Last week, a coalition government in the United Kingdom made its long-anticipated announcement about $128 billion in government spending cuts. It’s aggressive and audacious — and certainly more ambitious than anything being done on this side of the pond.
In the United States, politicians of both parties talk of “sacrifice” and “tough choices.” Yet when pressed, they fail to specify where they would actually make cuts. The reason isn’t complicated: If you say you’re opposed to spending in this or that area, you awaken powerful constituencies that are vested in government spending. Few politicians are willing to pick those kinds of fights, even if it’s in the broader public interest.

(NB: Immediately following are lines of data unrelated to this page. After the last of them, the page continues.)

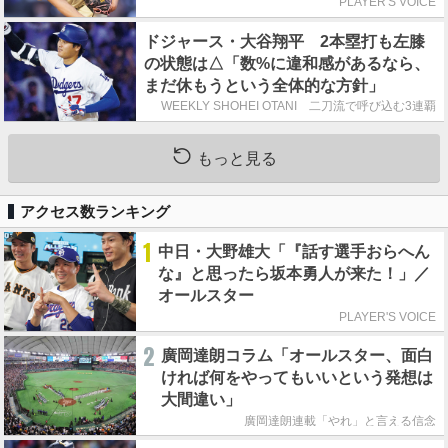
PLAYER'S VOICE
ドジャース・大谷翔平 2本塁打も左膝
の状態は△「数%に違和感があるなら、
まだ休もうという全体的な方針」
WEEKLY SHOHEI OTANI 二刀流で呼び込む3連覇
もっと見る
アクセス数ランキング
1
中日・大野雄大「『話す選手おらへん
な』と思ったら坂本勇人が来た！」／
オールスター
PLAYER'S VOICE
2
廣岡達朗コラム「オールスター、面白
ければ何をやってもいいという発想は
大間違い」
廣岡達朗連載「やれ」と言える信念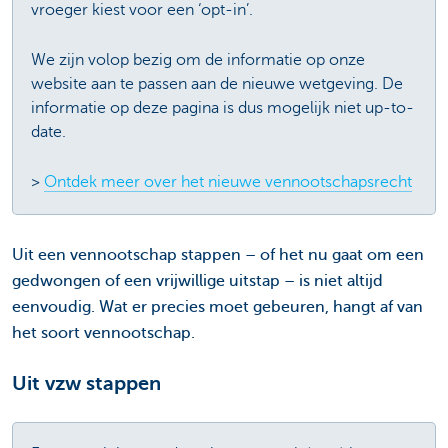
vroeger kiest voor een ‘opt-in’.
We zijn volop bezig om de informatie op onze
website aan te passen aan de nieuwe wetgeving. De
informatie op deze pagina is dus mogelijk niet up-to-
date.
>
Ontdek meer over het nieuwe vennootschapsrecht
Uit een vennootschap stappen – of het nu gaat om een
gedwongen of een vrijwillige uitstap – is niet altijd
eenvoudig. Wat er precies moet gebeuren, hangt af van
het soort vennootschap.
Uit vzw stappen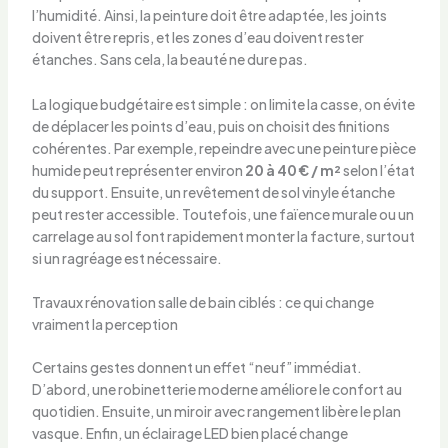
l’humidité. Ainsi, la peinture doit être adaptée, les joints
doivent être repris, et les zones d’eau doivent rester
étanches. Sans cela, la beauté ne dure pas.
La logique budgétaire est simple : on limite la casse, on évite
de déplacer les points d’eau, puis on choisit des finitions
cohérentes. Par exemple, repeindre avec une peinture pièce
humide peut représenter environ
20 à 40 € / m²
selon l’état
du support. Ensuite, un revêtement de sol vinyle étanche
peut rester accessible. Toutefois, une faïence murale ou un
carrelage au sol font rapidement monter la facture, surtout
si un ragréage est nécessaire.
Travaux rénovation salle de bain ciblés : ce qui change
vraiment la perception
Certains gestes donnent un effet “neuf” immédiat.
D’abord, une robinetterie moderne améliore le confort au
quotidien. Ensuite, un miroir avec rangement libère le plan
vasque. Enfin, un éclairage LED bien placé change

Not so in Great Britain. Echoing Winston Churchill’s calls for unity in austerity, Conservative Prime Minister David Cameron and Liberal Democrat Deputy Prime Minister Nick Clegg are mobilizing their nation for a war against Britain’s budget deficit.
On the day of the announcement, the Financial Times quoted Chancellor of the Exchequer George Osborne as saying: “Today is the day where Britain steps back from the brink.” Osborne, the Financial Times reported, “revealed dramatic reductions to several key departments over the next four years, (an $11 billion) fall in welfare support and confirmed that about 490,000 jobs will be lost in the public sector by 2014-15.”
Defending the cuts, Osborne pointed out that if such measures weren’t taken, the jobs would be “unavoidable” when the government’s financial well eventually runs dry.
Predictably, there is opposition. Jobs and services will be lost. Hundreds of thousands of British citizens will face major changes in their lives, in many cases permanently. Yet British citizens embrace the measures, animated by the same esprit de corps that brought them together once before when German bombers pounded London during the Blitz.
Most remarkably, this is a bipartisan effort. The coalition government of Conservatives and Liberal Democrats — the right and left ends of the spectrum — has prevailed over the objections of the establishment Labour Party to promote the cuts.
Is there a blueprint here? Could this kind of bipartisanship light the way to a similar movement in America? Washington Post columnist Anne Applebaum isn’t sure Americans are culturally predisposed to embrace austerity, in part because of our history. “Nostalgic Brits, longing to re-create their country’s finest hour, remember postwar scrimping and saving,” she writes. “Nostalgic Americans in search of their own country’s finest hour remember postwar abundance, the long consumer boom — and, yes, a time when even instant gratification wasn’t fast enough.”
Her reasoning is persuasive, but I think Americans are built of sterner stuff than that. This nation of consumers also produced the heroes who liberated Europe from fascism, and fought to promote the policies of freedom that eventually tore down that wall in Berlin.
Surely we’ve got at least one more big fight in us.
If the Brits can do it, so can we.
Rob Witwer is a former member of the Colorado House of Representatives and co-author of the book, “The Blueprint: How the Democrats Won Colorado (and Why Republicans Everywhere Should Care).”